The answer must be every line from the listing that holds the string "image".

• _Entries shown_
--
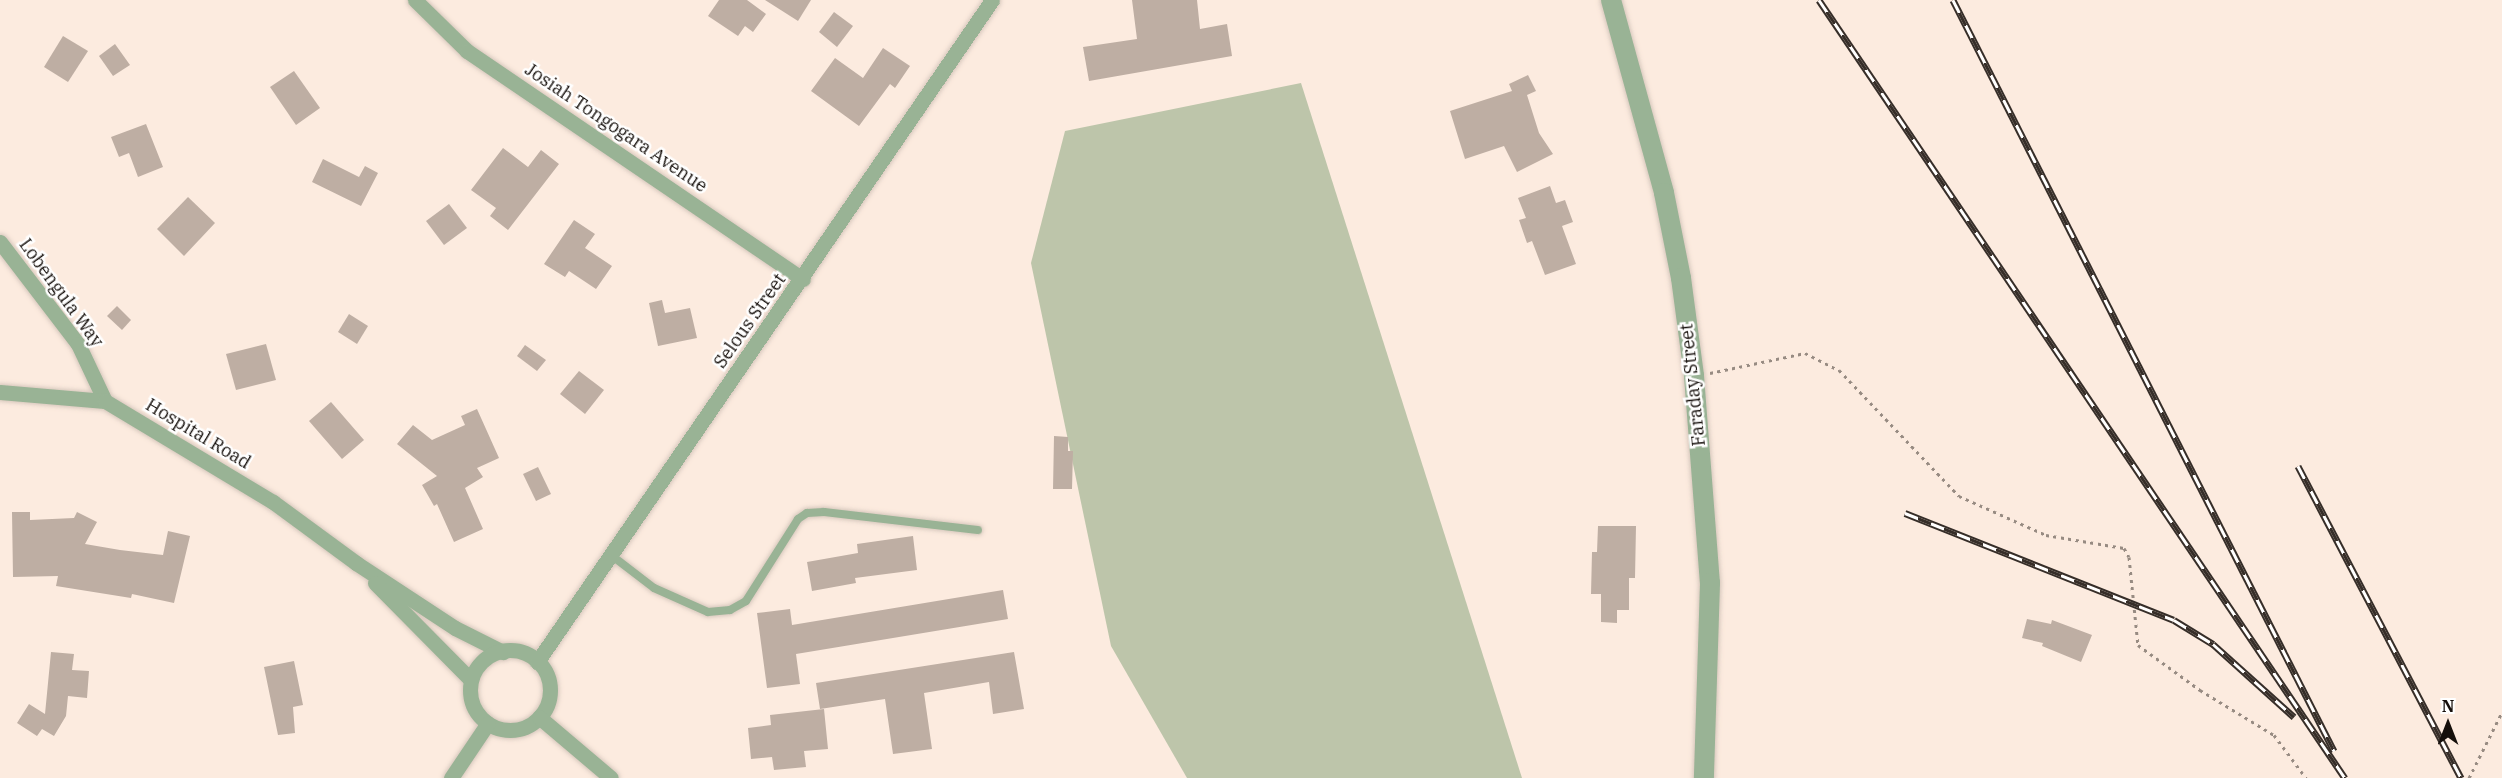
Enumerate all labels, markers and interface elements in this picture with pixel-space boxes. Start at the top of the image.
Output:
street label: Josiah Tongogara Avenue [521,59,711,197]
street label: Lobengula Way [14,235,108,351]
street label: Selous Street [709,270,791,372]
street label: Faraday Street [1676,323,1710,447]
street label: Hospital Road [142,394,254,474]
north arrow [2418,694,2478,754]
text: N [2442,696,2454,716]

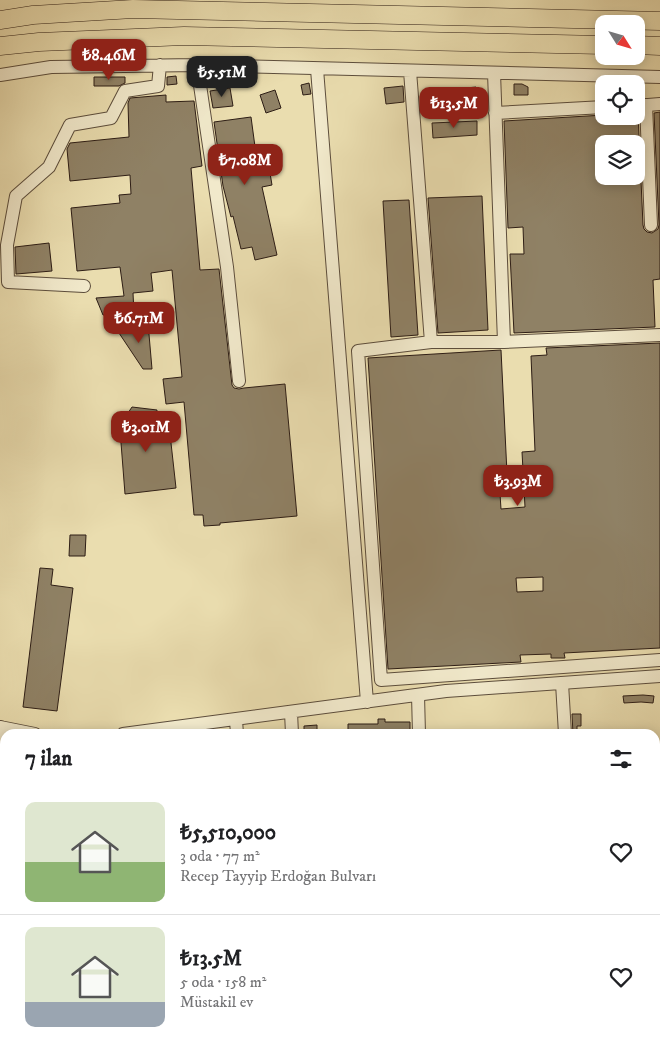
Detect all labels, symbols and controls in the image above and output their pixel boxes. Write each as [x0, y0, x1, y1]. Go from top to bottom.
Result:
--
• _The answer_
Enumerate all labels, markers and interface elements in this picture with pixel-space boxes. Start at the top of the image.
Detect all labels, symbols and controls in the image above and output their pixel boxes. Write each as [x0, y0, x1, y1]. Go from top to bottom.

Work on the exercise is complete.